{The article on George du Maurier was that reprinted in Partial Portraits (1888).}
115 East 25th Street,
New York.
April 17th, 1883.
My dear Du Maurier,
I send you by this post the sheets of that little tribute to your genius which I spoke of to you so many months ago and which appears in the Century for May. The magazine is not yet out, or I would send you that, and the long delay makes my article so slight in itself, rather an impotent conclusion. Let me hasten to assure you that the "London Society", tacked to the title, is none of my doing, but that of the editors of the Magazine, who put in an urgent plea for it. Such as my poor remarks are, I hope you will find in them nothing disagreeable, but only the expression of an exceeding friendliness. May my blessing go with them and a multitude of good wishes!
I should have been to see you again long ago if I had not suddenly been called to America (by the death of my father) in December last. The autumn, before that, I spent altogether abroad, and have scarcely been in England since I bade you good-bye, after that very delightful walk and talk we had together last July an episode of which I have the happiest, tenderest memory.
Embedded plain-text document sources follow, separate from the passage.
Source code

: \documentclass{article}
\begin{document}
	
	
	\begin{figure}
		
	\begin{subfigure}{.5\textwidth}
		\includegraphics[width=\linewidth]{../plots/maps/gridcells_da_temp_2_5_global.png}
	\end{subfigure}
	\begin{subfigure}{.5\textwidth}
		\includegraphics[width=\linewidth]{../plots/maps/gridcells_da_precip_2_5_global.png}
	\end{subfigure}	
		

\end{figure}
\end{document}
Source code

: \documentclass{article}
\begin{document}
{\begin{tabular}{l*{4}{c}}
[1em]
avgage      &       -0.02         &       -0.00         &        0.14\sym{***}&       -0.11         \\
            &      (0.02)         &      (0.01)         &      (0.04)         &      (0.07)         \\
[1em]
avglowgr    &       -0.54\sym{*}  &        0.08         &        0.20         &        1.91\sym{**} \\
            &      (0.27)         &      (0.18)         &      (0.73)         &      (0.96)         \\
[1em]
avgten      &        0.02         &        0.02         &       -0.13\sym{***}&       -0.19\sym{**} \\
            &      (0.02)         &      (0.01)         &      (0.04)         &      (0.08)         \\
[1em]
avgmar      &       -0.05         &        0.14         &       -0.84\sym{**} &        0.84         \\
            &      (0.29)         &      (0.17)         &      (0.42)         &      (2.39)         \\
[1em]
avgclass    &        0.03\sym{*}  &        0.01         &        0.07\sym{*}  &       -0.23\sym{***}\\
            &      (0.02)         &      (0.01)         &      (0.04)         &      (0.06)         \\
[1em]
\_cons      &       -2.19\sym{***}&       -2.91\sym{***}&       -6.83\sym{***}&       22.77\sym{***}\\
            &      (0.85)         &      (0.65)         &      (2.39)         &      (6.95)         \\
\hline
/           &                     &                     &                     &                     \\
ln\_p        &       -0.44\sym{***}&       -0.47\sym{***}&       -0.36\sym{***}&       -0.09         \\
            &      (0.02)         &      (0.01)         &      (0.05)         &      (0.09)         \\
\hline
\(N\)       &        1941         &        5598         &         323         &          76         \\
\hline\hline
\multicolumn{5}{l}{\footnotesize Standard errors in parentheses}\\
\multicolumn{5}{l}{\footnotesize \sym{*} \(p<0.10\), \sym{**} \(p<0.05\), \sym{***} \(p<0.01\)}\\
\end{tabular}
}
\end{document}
Romantic Hampstead seems very far away from East 25th St: though East 25th St. has some good points. I have been spending the winter in Boston and am here only on a visit to a friend, and though I am "New Yorkais d'origine" I never return to this wonderful city without being entertained and impressed afresh. New York is full of types and figures and curious social idiosyncrasies, and I only wish we had some one here, to hold up the mirror, with a 15th part of your talent. It is altogether an extraordinary growing, swarming, glittering, pushing, chattering, good-natured, cosmopolitan place, and perhaps in some ways the best imitation of Paris that can be found (yet with a great originality of its own. ) But I didn t mean to be so geographical; I only meant to shake hands, and to remind myself again that if my dear old London life is interrupted, it isn't, heaven be praised, finished, and that therefore there is a use--a delightful and superior use--in "keeping up" my relations. I am talking a good deal like Mrs. Ponsonby de Tomkyns, but when you reflect that you are not Sir Gorgius Midas, you will acquit me. I have a fair prospect of returning to England late in the summer, and that will be for a long day. I hope your winter has used you kindly and that Mrs. du Maurier is well, and also the other ornaments of your home, including the Great St. Bernard. I greet them all most kindly and am ever very faithfully yours,
Henry James.
[ music - Gilbert and Sullivan - Patience, or Bunthorne's Bride]
-from The Letters of Henry James selected and edited by Percy Lubbock (New York: Charles Scribner's & Sons, 1920) p. 98-99.